Avrupa, enflasyon ve resesyon ikileminde
Enflasyon ve resesyon ikileminin en güçlü şekilde hissedildiği Avrupa'da açıklanan temel ekonomik veriler belirsizliğin sürmesine yol açarken, ECB'nin uzun süre politika faizlerini yüzde 4,50 seviyesinde tutacağına yönelik beklentiler güçlenmeye devam ediyor.
Avro Bölgesi'nde Tüketici Fiyat Endeksi Aralık 2023'te yıllık yüzde 2,9 ile beklentiler doğrultusunda arttı, İngiltere'de ise yüzde 4 yükselişle beklentileri aştı.
Para piyasalarında, enflasyon verileri sonrası ECB'nin ilk faiz indirimine nisanda gidebileceği beklentisi nispeten zayıflasa da güçlü duruşunu korurken, BoE'nin ise faiz indirimlerine haziranda başlayacağı fiyatlanıyor. Söz konusu verilerin öncesinde, BoE'nin mayısta faiz indirim döngüsünü başlatacağı öngörülüyordu.
Analistler, para piyasalarındaki fiyatlamalarda, ECB'nin 25 Ocak'ta düzenleyeceği toplantıda faizleri sabit bırakacağına kesin gözüyle bakıldığını belirtti.
ECB Başkanı Christine Lagarde, geçen hafta yaptığı açıklamada, enflasyonda yüzde 2 hedefine ulaşmada doğru yolda olduklarını ancak henüz zafer ilan edilemeyeceğini belirterek, "Faizi bu yaz indirebiliriz." dedi.
Avrupa'nın önemli ticari ortağı Çin ve Japonya'dan gelen veriler de bölge yatırımcılarının odağında yer almaya devam ediyor.
Asya'da merkez bankaları faiz oranlarını değiştirmiyor
Çin Merkez Bankası (PBoC) son iki haftada aldığı kararlarda politika ve borç verme faizlerini sabit bırakırken, Japonya Merkez Bankası (BoJ) da para politikasında değişikliğe gitmedi.
Çin'de ekonomik aktiviteye ilişkin artan endişeler PBoC'un faizleri sabit bırakmasıyla güçlenirken, Çin hükümetinin ekonomiyi canlandırmak için alması beklenen kararlar yakından takip ediliyor.

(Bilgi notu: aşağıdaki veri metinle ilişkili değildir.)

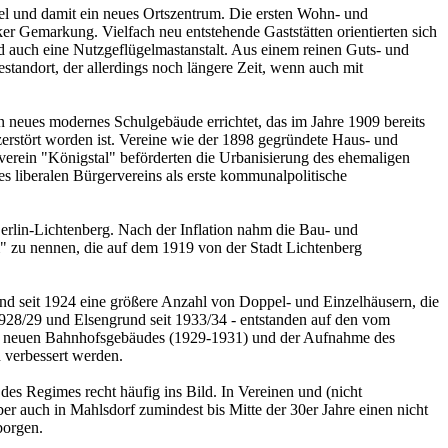
el und damit ein neues Ortszentrum. Die ersten Wohn- und
er Gemarkung. Vielfach neu entstehende Gaststätten orientierten sich
d auch eine Nutzgeflügelmastanstalt. Aus einem reinen Guts- und
tandort, der allerdings noch längere Zeit, wenn auch mit
 neues modernes Schulgebäude errichtet, das im Jahre 1909 bereits
zerstört worden ist. Vereine wie der 1898 gegründete Haus- und
verein "Königstal" beförderten die Urbanisierung des ehemaligen
s liberalen Bürgervereins als erste kommunalpolitische
erlin-Lichtenberg. Nach der Inflation nahm die Bau- und
" zu nennen, die auf dem 1919 von der Stadt Lichtenberg
nd seit 1924 eine größere Anzahl von Doppel- und Einzelhäusern, die
1928/29 und Elsengrund seit 1933/34 - entstanden auf den vom
nes neuen Bahnhofsgebäudes (1929-1931) und der Aufnahme des
 verbessert werden.
es Regimes recht häufig ins Bild. In Vereinen und (nicht
er auch in Mahlsdorf zumindest bis Mitte der 30er Jahre einen nicht
borgen.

BoJ ise bugün politika faizini yüzde eksi 0,1'de sabit bırakırken, getiri eğrisi kontrolü rejiminde de değişikliğe gitmedi.
TCMB'nin faiz artırım döngüsüne devam etmesi bekleniyor
Yurt içinde ise haziranda göreve gelen ekonomi yönetimi, özellikle enflasyonla mücadele için birçok para ve maliye politikası adımı attı. Bu kapsamda Türkiye Cumhuriyet Merkez Bankası (TCMB) parasal sıkılaşma sürecine girerken, hazirandan bu yana politika faizini yüzde 8,5'ten yüzde 42,50'ye çıkardı.
Analistler, ekonomi yönetiminin attığı adımların enflasyonla mücadele kapsamında piyasalarda olumlu karşılandığını belirterek, 25 Ocak'ta TCMB'nin açıklayacağı yılın ilk faiz kararının yatırımcıların odağına yerleştiğini söyledi.
Piyasalarda, parasal sıkılaşma ve liralaşma sürecine yoğunlaşan TCMB'nin faiz artırım trendinin sonuna yaklaştığı beklentisinin öne çıktığını ifade eden analistler, yıl sonuna doğru enflasyondaki seyre paralel faiz indirim döngüsünün başlayabileceğini bildirdi.
Öte yandan, AA Finans'ın beklenti anketine katılan ekonomistler, TCMB'nin, bir hafta vadeli repo ihale faiz oranını (politika faizi) 250 baz puan artırarak yüzde 45'e çıkaracağını tahmin ediyor. Ekonomistlerin yıl sonu politika faizi beklentilerinin medyanı ise yüzde 38,75 oldu.